◆ PROBLEM DETAILS:
Reproduce the source text in the data below character for character, leaving out the pictures.

◆ RECORD EXCERPTS:

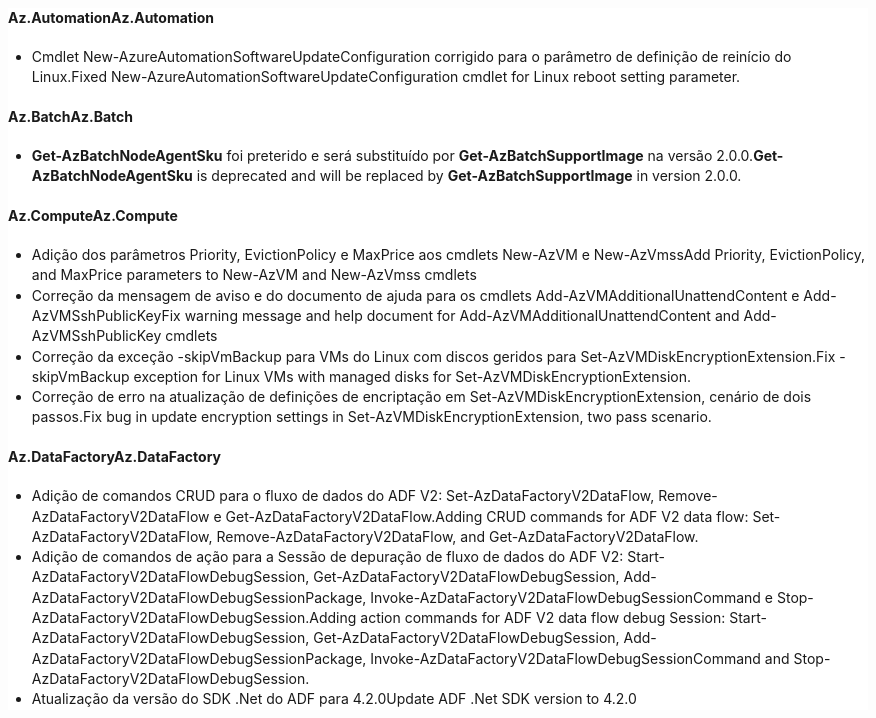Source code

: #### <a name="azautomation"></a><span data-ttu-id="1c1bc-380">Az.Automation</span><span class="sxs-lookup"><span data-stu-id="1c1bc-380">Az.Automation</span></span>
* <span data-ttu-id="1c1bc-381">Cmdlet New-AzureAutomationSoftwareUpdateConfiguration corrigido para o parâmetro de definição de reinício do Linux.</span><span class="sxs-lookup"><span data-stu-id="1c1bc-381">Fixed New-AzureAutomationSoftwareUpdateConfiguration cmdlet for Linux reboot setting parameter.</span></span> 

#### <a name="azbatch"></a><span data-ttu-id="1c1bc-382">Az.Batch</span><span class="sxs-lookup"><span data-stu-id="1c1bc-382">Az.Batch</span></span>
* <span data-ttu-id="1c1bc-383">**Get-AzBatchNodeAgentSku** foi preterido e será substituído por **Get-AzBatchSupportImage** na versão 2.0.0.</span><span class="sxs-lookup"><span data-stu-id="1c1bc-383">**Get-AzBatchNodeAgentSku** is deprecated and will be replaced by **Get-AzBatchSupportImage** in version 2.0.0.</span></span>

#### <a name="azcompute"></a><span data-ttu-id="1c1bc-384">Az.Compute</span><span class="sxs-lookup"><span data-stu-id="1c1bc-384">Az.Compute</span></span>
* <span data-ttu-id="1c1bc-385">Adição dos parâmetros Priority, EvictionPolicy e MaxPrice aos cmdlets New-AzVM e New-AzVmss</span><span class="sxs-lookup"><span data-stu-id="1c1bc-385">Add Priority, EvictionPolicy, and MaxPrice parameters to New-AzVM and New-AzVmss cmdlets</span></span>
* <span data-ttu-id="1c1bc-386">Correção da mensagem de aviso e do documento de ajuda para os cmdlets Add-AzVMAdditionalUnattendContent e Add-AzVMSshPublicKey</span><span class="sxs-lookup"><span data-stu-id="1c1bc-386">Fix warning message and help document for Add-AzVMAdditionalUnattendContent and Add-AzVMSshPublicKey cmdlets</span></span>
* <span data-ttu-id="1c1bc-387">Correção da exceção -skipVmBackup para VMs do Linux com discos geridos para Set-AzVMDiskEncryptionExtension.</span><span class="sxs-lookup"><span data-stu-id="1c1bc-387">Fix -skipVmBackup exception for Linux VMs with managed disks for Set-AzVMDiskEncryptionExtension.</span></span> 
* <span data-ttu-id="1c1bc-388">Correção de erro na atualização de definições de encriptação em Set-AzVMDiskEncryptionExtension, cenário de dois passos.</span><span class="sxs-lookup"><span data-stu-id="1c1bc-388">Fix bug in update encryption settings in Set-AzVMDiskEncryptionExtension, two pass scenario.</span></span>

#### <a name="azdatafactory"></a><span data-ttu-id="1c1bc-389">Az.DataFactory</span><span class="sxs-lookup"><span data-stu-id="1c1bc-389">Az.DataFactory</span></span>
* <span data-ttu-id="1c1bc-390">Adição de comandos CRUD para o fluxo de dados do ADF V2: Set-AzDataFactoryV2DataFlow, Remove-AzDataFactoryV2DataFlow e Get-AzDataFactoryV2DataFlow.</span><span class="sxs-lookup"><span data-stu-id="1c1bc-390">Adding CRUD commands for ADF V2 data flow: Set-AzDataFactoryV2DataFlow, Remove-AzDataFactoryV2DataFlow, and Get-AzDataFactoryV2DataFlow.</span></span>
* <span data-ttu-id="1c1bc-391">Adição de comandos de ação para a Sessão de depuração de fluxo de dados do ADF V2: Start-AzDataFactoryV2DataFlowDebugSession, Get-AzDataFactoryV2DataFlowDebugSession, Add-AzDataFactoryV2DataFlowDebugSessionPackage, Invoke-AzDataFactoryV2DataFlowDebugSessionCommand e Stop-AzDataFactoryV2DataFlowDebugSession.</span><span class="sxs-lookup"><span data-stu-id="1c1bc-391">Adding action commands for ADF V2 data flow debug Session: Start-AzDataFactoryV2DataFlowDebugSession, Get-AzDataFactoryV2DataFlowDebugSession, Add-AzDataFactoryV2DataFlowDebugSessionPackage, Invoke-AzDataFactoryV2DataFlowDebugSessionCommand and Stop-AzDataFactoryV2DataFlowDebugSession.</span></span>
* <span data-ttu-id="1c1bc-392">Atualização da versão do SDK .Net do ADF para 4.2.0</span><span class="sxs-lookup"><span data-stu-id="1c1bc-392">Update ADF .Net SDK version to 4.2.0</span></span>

◆ REPLY:
Source code

: #### <a name="azautomation"></a><span data-ttu-id="1c1bc-380">Az.Automation</span><span class="sxs-lookup"><span data-stu-id="1c1bc-380">Az.Automation</span></span>
* <span data-ttu-id="1c1bc-381">Cmdlet New-AzureAutomationSoftwareUpdateConfiguration corrigido para o parâmetro de definição de reinício do Linux.</span><span class="sxs-lookup"><span data-stu-id="1c1bc-381">Fixed New-AzureAutomationSoftwareUpdateConfiguration cmdlet for Linux reboot setting parameter.</span></span> 

#### <a name="azbatch"></a><span data-ttu-id="1c1bc-382">Az.Batch</span><span class="sxs-lookup"><span data-stu-id="1c1bc-382">Az.Batch</span></span>
* <span data-ttu-id="1c1bc-383">**Get-AzBatchNodeAgentSku** foi preterido e será substituído por **Get-AzBatchSupportImage** na versão 2.0.0.</span><span class="sxs-lookup"><span data-stu-id="1c1bc-383">**Get-AzBatchNodeAgentSku** is deprecated and will be replaced by **Get-AzBatchSupportImage** in version 2.0.0.</span></span>

#### <a name="azcompute"></a><span data-ttu-id="1c1bc-384">Az.Compute</span><span class="sxs-lookup"><span data-stu-id="1c1bc-384">Az.Compute</span></span>
* <span data-ttu-id="1c1bc-385">Adição dos parâmetros Priority, EvictionPolicy e MaxPrice aos cmdlets New-AzVM e New-AzVmss</span><span class="sxs-lookup"><span data-stu-id="1c1bc-385">Add Priority, EvictionPolicy, and MaxPrice parameters to New-AzVM and New-AzVmss cmdlets</span></span>
* <span data-ttu-id="1c1bc-386">Correção da mensagem de aviso e do documento de ajuda para os cmdlets Add-AzVMAdditionalUnattendContent e Add-AzVMSshPublicKey</span><span class="sxs-lookup"><span data-stu-id="1c1bc-386">Fix warning message and help document for Add-AzVMAdditionalUnattendContent and Add-AzVMSshPublicKey cmdlets</span></span>
* <span data-ttu-id="1c1bc-387">Correção da exceção -skipVmBackup para VMs do Linux com discos geridos para Set-AzVMDiskEncryptionExtension.</span><span class="sxs-lookup"><span data-stu-id="1c1bc-387">Fix -skipVmBackup exception for Linux VMs with managed disks for Set-AzVMDiskEncryptionExtension.</span></span> 
* <span data-ttu-id="1c1bc-388">Correção de erro na atualização de definições de encriptação em Set-AzVMDiskEncryptionExtension, cenário de dois passos.</span><span class="sxs-lookup"><span data-stu-id="1c1bc-388">Fix bug in update encryption settings in Set-AzVMDiskEncryptionExtension, two pass scenario.</span></span>

#### <a name="azdatafactory"></a><span data-ttu-id="1c1bc-389">Az.DataFactory</span><span class="sxs-lookup"><span data-stu-id="1c1bc-389">Az.DataFactory</span></span>
* <span data-ttu-id="1c1bc-390">Adição de comandos CRUD para o fluxo de dados do ADF V2: Set-AzDataFactoryV2DataFlow, Remove-AzDataFactoryV2DataFlow e Get-AzDataFactoryV2DataFlow.</span><span class="sxs-lookup"><span data-stu-id="1c1bc-390">Adding CRUD commands for ADF V2 data flow: Set-AzDataFactoryV2DataFlow, Remove-AzDataFactoryV2DataFlow, and Get-AzDataFactoryV2DataFlow.</span></span>
* <span data-ttu-id="1c1bc-391">Adição de comandos de ação para a Sessão de depuração de fluxo de dados do ADF V2: Start-AzDataFactoryV2DataFlowDebugSession, Get-AzDataFactoryV2DataFlowDebugSession, Add-AzDataFactoryV2DataFlowDebugSessionPackage, Invoke-AzDataFactoryV2DataFlowDebugSessionCommand e Stop-AzDataFactoryV2DataFlowDebugSession.</span><span class="sxs-lookup"><span data-stu-id="1c1bc-391">Adding action commands for ADF V2 data flow debug Session: Start-AzDataFactoryV2DataFlowDebugSession, Get-AzDataFactoryV2DataFlowDebugSession, Add-AzDataFactoryV2DataFlowDebugSessionPackage, Invoke-AzDataFactoryV2DataFlowDebugSessionCommand and Stop-AzDataFactoryV2DataFlowDebugSession.</span></span>
* <span data-ttu-id="1c1bc-392">Atualização da versão do SDK .Net do ADF para 4.2.0</span><span class="sxs-lookup"><span data-stu-id="1c1bc-392">Update ADF .Net SDK version to 4.2.0</span></span>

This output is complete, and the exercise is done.